**THE TASK:**
Word for word, copy the listing below and leave out its images.

**AVAILABLE DATA:**
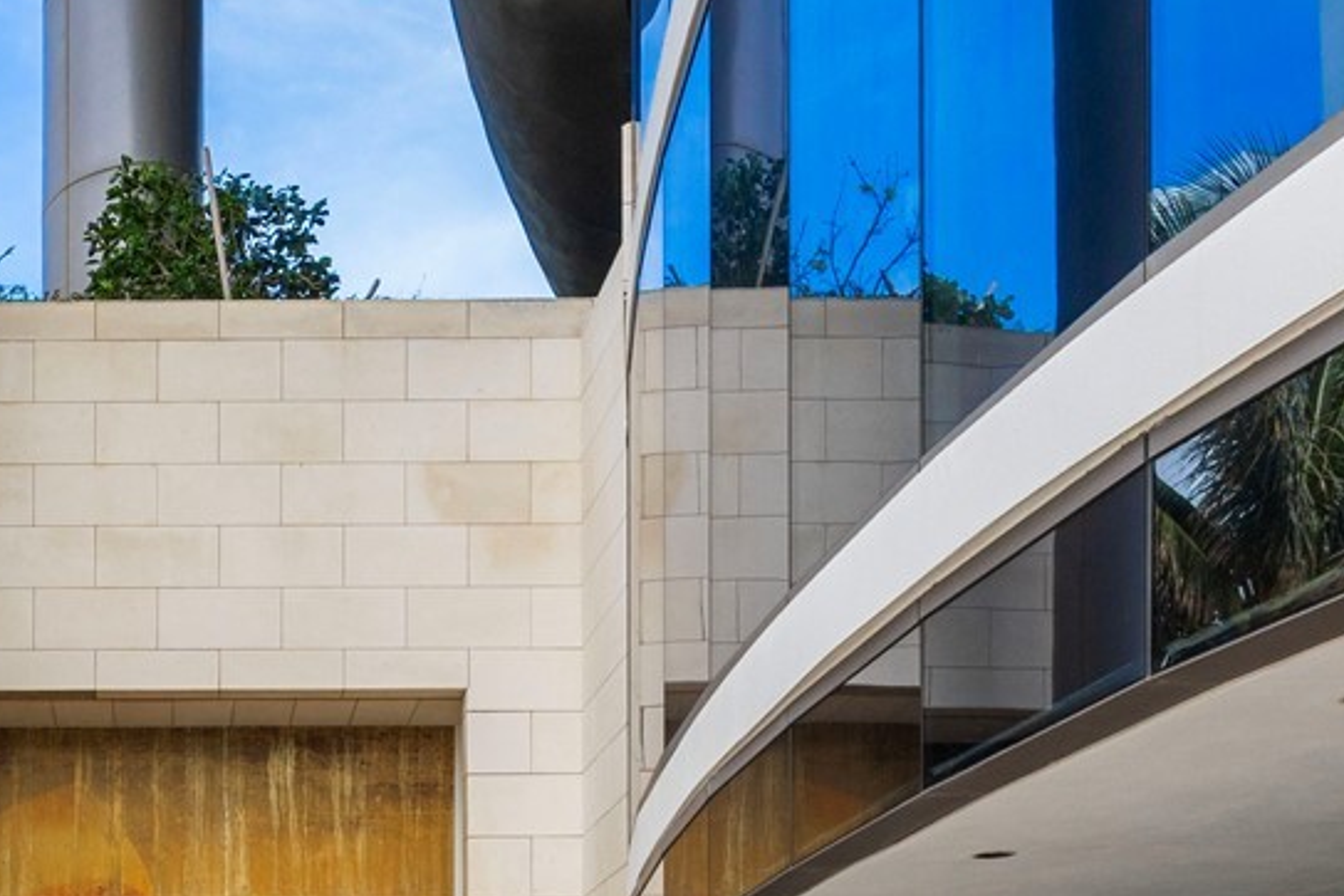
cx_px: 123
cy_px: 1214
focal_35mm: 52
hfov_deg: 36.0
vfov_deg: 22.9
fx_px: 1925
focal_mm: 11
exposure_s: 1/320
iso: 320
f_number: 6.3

**EXERCISE SOLUTION:**
cx_px: 123
cy_px: 1214
focal_35mm: 52
hfov_deg: 36.0
vfov_deg: 22.9
fx_px: 1925
focal_mm: 11
exposure_s: 1/320
iso: 320
f_number: 6.3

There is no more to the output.